The crisis phase of COVID-19 is a giant mountain that we have to climb first. Carried along by the rapidly rising portion of the infection curve, or coping with the overwhelming challenges near its peak, governments and societies rightly focus all resources on care for the sick and dying, and economic assistance for those without food or shelter.

But things will change as we begin to find ourselves on the long, slow, descending portion of the curve. As we catch our breath and begin to look around again, we’ll find ourselves having climbed up onto a high plateau, with the mountain range of the crisis immediately behind us. From an Earth Day perspective, some good things have just happened that would have been unimaginable a few years ago:

  • We have seen that walls can come down in response to crisis. Governments can redirect or close businesses, universities can collaborate internationally to find a vaccine, and hundreds of thousands of people volunteer to help.
  • People not only take science seriously; they demand that leaders use the best available science to guide their policies.
  • As global supply chains break down, people source their needs locally. When the South African grapes and the South American strawberries are absent, local fruits and vegetables start appearing in local grocery stores. We realize that much that we thought was essential wasn’t. 
  • As the federal government fails to protect citizens, we realize it’s up to us―friends and neighbors in our community, city, or state―to be more self-reliant in order to get ourselves through. 
  • We are out of our cars and airplanes. The skies are bluer above us than they’ve been for years, and we hear birds again. Families on bikes are on the streets. There is a heightened consciousness of how we, our communities, and our environment are all interconnected.

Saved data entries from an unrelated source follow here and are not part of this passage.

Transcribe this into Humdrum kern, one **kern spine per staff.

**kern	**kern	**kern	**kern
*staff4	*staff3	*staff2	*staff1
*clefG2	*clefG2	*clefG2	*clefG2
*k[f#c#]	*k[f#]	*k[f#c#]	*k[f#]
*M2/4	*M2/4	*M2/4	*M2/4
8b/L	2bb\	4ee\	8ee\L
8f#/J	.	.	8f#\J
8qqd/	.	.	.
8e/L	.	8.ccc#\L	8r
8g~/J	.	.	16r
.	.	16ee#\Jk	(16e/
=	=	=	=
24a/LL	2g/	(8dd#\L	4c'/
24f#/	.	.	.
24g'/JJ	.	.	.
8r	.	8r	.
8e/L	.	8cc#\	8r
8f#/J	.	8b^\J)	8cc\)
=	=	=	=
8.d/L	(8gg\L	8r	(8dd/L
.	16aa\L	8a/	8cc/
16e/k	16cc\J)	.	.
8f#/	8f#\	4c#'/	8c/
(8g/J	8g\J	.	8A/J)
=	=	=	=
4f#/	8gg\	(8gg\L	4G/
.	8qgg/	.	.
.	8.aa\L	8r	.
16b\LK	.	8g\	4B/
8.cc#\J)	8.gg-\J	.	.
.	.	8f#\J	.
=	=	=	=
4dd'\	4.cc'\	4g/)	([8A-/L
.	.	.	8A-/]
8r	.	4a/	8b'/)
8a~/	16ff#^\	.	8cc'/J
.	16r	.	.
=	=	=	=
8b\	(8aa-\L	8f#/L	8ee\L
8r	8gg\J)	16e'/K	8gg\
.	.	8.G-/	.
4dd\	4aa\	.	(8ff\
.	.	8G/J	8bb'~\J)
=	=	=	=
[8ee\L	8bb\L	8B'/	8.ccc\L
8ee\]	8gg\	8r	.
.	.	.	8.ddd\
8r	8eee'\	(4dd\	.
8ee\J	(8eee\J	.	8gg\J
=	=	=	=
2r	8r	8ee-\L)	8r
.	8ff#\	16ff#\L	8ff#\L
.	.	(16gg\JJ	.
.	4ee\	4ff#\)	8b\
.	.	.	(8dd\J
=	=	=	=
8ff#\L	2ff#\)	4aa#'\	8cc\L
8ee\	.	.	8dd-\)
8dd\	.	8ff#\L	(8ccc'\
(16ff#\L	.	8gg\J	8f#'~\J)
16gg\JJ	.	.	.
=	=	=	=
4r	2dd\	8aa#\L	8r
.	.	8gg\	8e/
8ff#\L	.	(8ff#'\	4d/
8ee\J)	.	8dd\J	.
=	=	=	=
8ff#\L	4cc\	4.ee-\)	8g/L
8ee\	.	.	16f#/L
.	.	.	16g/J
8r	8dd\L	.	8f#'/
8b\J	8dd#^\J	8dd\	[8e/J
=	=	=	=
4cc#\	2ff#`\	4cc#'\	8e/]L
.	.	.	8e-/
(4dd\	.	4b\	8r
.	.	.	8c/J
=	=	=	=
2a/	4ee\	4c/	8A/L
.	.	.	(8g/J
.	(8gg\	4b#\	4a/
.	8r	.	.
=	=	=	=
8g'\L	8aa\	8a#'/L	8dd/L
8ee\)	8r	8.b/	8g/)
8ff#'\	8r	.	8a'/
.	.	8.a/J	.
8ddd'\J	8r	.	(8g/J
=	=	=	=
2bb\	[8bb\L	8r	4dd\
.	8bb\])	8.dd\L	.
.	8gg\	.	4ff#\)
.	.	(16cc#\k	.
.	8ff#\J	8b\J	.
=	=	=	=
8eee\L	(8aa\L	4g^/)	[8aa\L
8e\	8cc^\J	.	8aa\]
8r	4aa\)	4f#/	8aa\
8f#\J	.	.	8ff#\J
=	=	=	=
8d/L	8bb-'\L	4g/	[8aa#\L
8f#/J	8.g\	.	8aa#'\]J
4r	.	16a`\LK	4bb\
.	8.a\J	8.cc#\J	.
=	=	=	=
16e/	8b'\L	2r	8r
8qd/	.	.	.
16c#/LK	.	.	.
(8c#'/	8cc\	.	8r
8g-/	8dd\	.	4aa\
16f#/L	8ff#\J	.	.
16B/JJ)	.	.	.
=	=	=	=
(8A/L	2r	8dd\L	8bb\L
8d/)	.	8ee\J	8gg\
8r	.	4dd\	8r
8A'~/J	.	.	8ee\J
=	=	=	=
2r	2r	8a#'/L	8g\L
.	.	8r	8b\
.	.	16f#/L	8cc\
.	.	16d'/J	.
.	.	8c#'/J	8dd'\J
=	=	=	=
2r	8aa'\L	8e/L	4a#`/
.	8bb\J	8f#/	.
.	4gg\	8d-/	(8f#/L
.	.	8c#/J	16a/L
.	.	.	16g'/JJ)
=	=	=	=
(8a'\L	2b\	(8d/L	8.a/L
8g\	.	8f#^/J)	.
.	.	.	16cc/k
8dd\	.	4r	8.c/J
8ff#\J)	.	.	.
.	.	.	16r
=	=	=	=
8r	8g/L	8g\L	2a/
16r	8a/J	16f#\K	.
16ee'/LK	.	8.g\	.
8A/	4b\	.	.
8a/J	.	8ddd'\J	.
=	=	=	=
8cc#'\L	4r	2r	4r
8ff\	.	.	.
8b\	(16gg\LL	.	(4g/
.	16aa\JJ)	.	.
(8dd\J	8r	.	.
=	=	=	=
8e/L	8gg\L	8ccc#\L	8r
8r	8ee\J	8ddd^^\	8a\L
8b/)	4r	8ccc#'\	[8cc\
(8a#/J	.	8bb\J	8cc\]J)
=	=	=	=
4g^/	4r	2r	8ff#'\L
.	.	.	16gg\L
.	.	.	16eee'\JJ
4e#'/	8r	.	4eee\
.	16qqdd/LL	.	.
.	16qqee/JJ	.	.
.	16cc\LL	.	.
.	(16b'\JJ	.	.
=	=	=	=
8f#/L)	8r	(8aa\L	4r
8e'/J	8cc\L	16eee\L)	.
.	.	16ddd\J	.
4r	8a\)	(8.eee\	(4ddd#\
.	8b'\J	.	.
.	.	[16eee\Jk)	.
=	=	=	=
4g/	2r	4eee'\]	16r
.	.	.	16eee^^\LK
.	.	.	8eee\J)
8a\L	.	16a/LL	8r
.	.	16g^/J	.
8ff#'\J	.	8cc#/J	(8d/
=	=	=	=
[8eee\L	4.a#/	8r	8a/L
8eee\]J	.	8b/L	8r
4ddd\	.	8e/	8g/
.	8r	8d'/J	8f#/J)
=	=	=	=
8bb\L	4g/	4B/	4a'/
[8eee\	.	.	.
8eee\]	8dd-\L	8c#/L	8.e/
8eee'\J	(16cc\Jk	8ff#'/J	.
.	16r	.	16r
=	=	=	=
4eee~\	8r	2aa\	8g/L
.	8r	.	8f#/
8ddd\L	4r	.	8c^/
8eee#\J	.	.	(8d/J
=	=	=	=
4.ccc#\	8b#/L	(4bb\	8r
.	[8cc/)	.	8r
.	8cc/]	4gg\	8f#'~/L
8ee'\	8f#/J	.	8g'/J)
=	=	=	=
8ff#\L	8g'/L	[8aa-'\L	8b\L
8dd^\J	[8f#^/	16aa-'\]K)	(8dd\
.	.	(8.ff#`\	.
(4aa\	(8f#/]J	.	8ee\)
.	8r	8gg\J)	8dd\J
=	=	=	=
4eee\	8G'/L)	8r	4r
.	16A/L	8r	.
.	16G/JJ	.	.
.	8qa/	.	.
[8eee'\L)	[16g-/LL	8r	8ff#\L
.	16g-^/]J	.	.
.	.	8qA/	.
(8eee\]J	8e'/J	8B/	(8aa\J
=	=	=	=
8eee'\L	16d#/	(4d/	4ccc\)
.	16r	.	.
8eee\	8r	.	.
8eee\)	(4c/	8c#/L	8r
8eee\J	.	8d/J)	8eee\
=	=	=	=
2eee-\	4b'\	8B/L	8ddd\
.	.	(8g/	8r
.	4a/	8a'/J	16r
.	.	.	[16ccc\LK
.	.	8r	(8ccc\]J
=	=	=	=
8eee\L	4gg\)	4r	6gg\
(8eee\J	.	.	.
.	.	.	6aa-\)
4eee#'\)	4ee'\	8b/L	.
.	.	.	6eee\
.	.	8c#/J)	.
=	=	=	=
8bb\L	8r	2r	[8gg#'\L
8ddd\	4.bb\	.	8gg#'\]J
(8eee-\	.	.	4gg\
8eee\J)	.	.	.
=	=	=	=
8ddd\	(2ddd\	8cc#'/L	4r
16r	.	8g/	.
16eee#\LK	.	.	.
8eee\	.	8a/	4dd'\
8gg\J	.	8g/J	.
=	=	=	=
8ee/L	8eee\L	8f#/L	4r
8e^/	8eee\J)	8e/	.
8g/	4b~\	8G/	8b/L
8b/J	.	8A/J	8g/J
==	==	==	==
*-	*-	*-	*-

These are the Earth Day gifts for this year; let’s use them! 

As we progress through the month and think about how we can take care of the Earth, let it sink in: when there’s a crisis, human communities can do the impossible. “Unchangeable” global practices and policies can be suspended overnight. Maybe the motto going forward should not be the trauma-induced “Never forget,” but the hope-inspired “Yes we can!”

For this year’s Earth Day, join with me in making three resolutions:

  • Keep in mind the ways we can take care of ourselves and each other. 
  • Your carbon footprint has become a tiny fraction of what it was. Can you keep it from bouncing all the way back up?
  • The global community has just shown what all can be mobilized in response to a crisis. Watch what happens when we take that “can do” attitude and turn it next to Mother Earth and the illness we’ve brought upon her.

Let’s make Earth Day 2020 one that we’ll never forget.